Die Vermutungswirkung bedeutet aber auch, dass diese widerlegt werden kann. Nach deutschem Recht müssten sich sinnvollerweise konkrete Verfahren, vergleichbar mit dem Statusfeststellungsverfahren, herausbilden, nach denen die Feststellung einer selbstständigen Tätigkeit im Einzelfall erfolgen kann. Dabei dürfte allerdings schon jetzt klar sein, dass bei Vorliegen der o.g. Voraussetzungen es im Regelfall nicht gelingen dürfte, die Feststellung einer selbstständigen Tätigkeit zu erreichen.

 

3. Konkrete Folgen und Änderungen zum status quo

Vor dem Hintergrund der skizzierten und „drohenden“ europäischen Regelungen zur Plattformarbeit stellt sich die Frage, ob und inwiefern hier Änderungen in Bezug und in Rekurs auf das aktuell geltende deutsche Arbeits- und Sozialversicherungsrecht anstehen.

Die Änderungen dürften, jedenfalls außerhalb der großen Plattformen, überschaubar ausfallen. Die Regulierung der Plattformarbeit dürfte in anderen europäischen Ländern, in denen die Abgrenzung selbstständiger Tätigkeiten zu Arbeitsverhältnissen im Falle von Einzelunternehmern im Dienstleistungsbereich weniger reguliert sind, deutlich einschlägiger sein. Wenn nicht de jure so ist doch mindestens de facto in Deutschland bereits festzustellen, dass in Fällen der Erbringungen von Dienstleistungen durch Einzelunternehmer bereits von einer Vermutungswirkung zulasten einer selbstständigen Tätigkeit gesprochen werden kann.

Vgl. zuletzt nur etwa BSG, Urteil vom 28.6.2022 – B 12 R 3/20 R, BeckRS 2022; BSG, Urt. v. 4.6.2019 – B 12 R 11/18 R, DStR 2019, 2429; BSG 14.3.2018 B 12 KR 13/17 R, Rn. 20, NJW 2018, 2662.

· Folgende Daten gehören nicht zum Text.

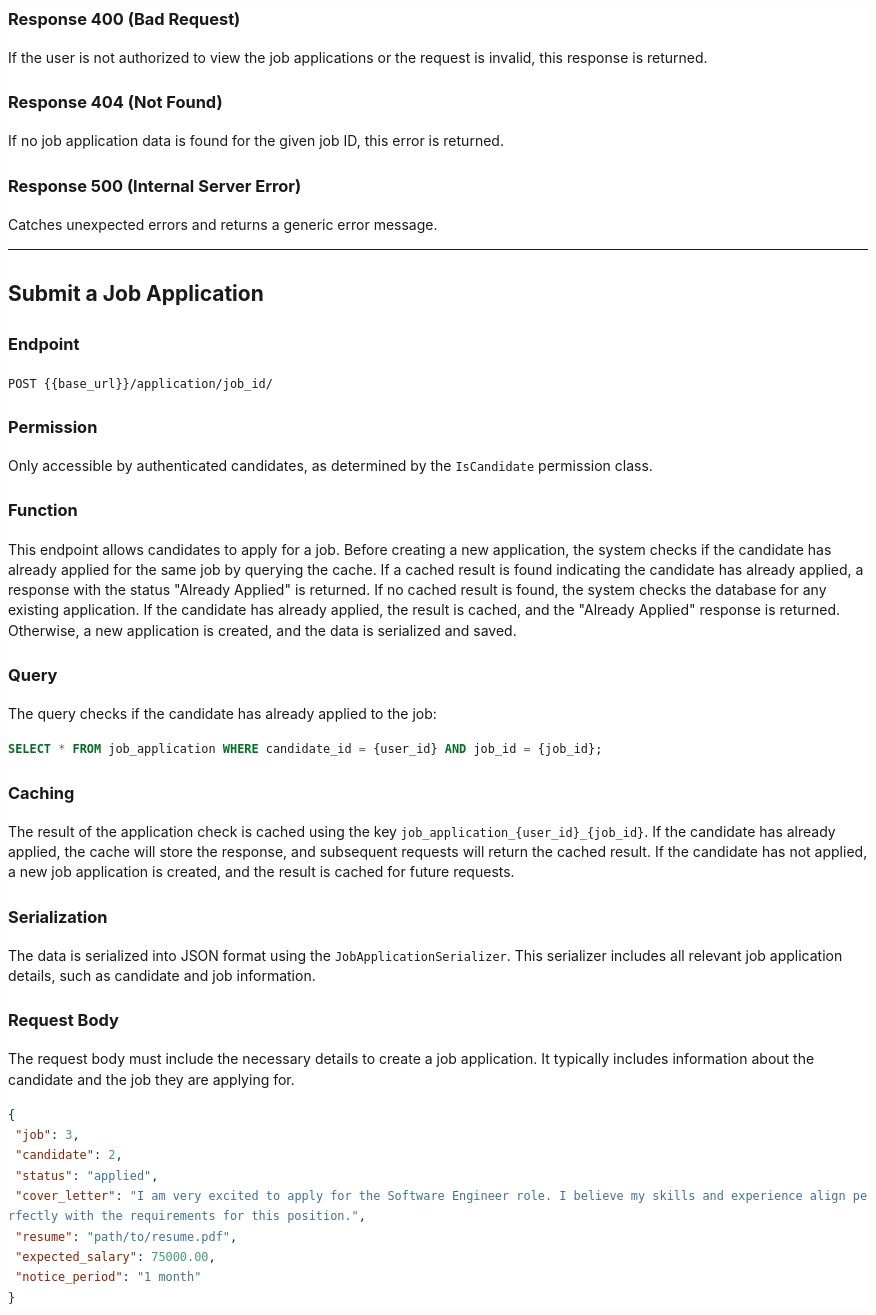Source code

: ### Response 400 (Bad Request)
If the user is not authorized to view the job applications or the request is invalid, this response is returned.

### Response 404 (Not Found)
If no job application data is found for the given job ID, this error is returned.

### Response 500 (Internal Server Error)
Catches unexpected errors and returns a generic error message.

---

## Submit a Job Application

### Endpoint
`POST {{base_url}}/application/job_id/`

### Permission
Only accessible by authenticated candidates, as determined by the `IsCandidate` permission class.

### Function
This endpoint allows candidates to apply for a job. Before creating a new application, the system checks if the candidate has already applied for the same job by querying the cache. If a cached result is found indicating the candidate has already applied, a response with the status "Already Applied" is returned. If no cached result is found, the system checks the database for any existing application. If the candidate has already applied, the result is cached, and the "Already Applied" response is returned. Otherwise, a new application is created, and the data is serialized and saved.

### Query
The query checks if the candidate has already applied to the job:
```sql
SELECT * FROM job_application WHERE candidate_id = {user_id} AND job_id = {job_id};
```

### Caching
The result of the application check is cached using the key `job_application_{user_id}_{job_id}`. If the candidate has already applied, the cache will store the response, and subsequent requests will return the cached result. If the candidate has not applied, a new job application is created, and the result is cached for future requests.

### Serialization
The data is serialized into JSON format using the `JobApplicationSerializer`. This serializer includes all relevant job application details, such as candidate and job information.

### Request Body
The request body must include the necessary details to create a job application. It typically includes information about the candidate and the job they are applying for.

```json
{
 "job": 3,
 "candidate": 2,
 "status": "applied",
 "cover_letter": "I am very excited to apply for the Software Engineer role. I believe my skills and experience align perfectly with the requirements for this position.",
 "resume": "path/to/resume.pdf",
 "expected_salary": 75000.00,
 "notice_period": "1 month"
}
```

Die Kriterien für die Begründung einer abhängigen Beschäftigung werden (mittlerweile) derart weit interpretiert, dass die ursprüngliche Zweckrichtung der Bekämpfung von „Scheinselbstständigkeit“ längst aufgegeben worden zu sein scheint. Ursprünglich konnte vor dem Hintergrund sozialstaatlicher Erwägungen noch angenommen werden, dass insbesondere dort, wo gegen vergleichsweise geringe Bezahlung Einzelunternehmen wie Arbeitnehmer eingesetzt wurden, Selbstständigkeit letztlich in die Altersarmut führte. Das ist für die mittlerweile entschiedenen Fälle längst nicht mehr überzeugend anzunehmen. Wenn Honorarärzte, Lehrkräfte, Rechtsanwälte, Gesellschaftergeschäftsführer usw. mittlerweile als scheinselbstständig identifiziert werden, dürfte der soziale Gesichtspunkt in Bezug auf die Absicherung individueller sozialer Risiken oder dem Schutz der Gemeinschaft vor zunehmender Altersarmut nicht mehr die primäre Motivation sein.

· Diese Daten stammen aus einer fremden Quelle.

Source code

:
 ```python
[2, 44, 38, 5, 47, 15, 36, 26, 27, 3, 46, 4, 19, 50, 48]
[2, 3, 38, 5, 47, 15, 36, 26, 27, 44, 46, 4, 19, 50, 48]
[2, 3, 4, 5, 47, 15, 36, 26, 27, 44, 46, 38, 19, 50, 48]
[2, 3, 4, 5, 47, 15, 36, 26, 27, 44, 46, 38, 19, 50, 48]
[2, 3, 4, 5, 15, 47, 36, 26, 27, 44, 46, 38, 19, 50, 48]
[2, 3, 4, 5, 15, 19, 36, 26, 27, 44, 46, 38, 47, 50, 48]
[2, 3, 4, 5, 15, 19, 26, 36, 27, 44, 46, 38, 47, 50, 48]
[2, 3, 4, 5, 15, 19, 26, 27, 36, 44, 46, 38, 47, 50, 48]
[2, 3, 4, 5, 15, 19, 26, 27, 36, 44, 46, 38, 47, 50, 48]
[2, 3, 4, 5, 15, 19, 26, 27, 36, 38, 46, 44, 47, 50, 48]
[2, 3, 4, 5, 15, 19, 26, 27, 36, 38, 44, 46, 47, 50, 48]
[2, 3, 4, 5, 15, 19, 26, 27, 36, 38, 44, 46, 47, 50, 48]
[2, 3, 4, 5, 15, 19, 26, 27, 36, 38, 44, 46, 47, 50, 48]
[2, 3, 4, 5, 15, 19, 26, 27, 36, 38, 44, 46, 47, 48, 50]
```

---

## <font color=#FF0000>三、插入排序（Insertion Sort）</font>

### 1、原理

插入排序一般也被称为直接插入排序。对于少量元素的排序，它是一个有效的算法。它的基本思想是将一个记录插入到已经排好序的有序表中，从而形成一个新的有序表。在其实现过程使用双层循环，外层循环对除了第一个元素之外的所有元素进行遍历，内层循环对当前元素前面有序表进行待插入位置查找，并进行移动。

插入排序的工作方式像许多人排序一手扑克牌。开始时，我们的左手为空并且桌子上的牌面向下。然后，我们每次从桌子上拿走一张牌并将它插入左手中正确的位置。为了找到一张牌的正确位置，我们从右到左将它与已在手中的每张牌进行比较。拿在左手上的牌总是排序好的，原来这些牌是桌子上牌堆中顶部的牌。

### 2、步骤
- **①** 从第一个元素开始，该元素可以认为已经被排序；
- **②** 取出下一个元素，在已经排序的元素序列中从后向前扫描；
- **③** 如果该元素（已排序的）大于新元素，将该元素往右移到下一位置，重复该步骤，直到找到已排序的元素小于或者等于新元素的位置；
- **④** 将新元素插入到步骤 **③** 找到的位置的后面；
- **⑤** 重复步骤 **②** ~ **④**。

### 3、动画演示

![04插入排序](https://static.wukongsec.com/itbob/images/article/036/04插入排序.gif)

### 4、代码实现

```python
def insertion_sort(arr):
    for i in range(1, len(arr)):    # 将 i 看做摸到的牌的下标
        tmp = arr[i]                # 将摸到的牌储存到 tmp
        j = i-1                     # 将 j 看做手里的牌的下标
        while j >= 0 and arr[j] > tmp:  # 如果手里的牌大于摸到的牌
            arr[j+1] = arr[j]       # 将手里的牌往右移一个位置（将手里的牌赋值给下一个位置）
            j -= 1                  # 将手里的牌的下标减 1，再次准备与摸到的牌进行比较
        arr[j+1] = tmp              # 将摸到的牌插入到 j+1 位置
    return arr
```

Vor diesem Hintergrund dürfte die Vermutung einer abhängigen Beschäftigung bei Plattformarbeit durch europäische Regulierung kaum zu einer relevanten anderen Einstufung als nach dem deutschen Recht bereits bisher.

Zu Coworkern:

BAG, Urteil v. 01.12.2020, 9 AZR 102/20, juris.

Relevant kann die Definition von Plattformarbeit in Bezug auf Rechtsetzung zu digitalen Plattformen aber perspektivisch sein. Auch die konkrete Ausgestaltung und Auswirkung der Vermutungsregelung dürfte mit Interesse zu beobachten sein, bspw. im sanktionsbezogenen Kontext. So könnte die Vermutungswirkung bspw. zur Folge haben, dass Auftraggeber sich künftig grundsätzlich oder jedenfalls niedrigschwelliger vorsätzliches Verhalten vorwerfen lassen müssen.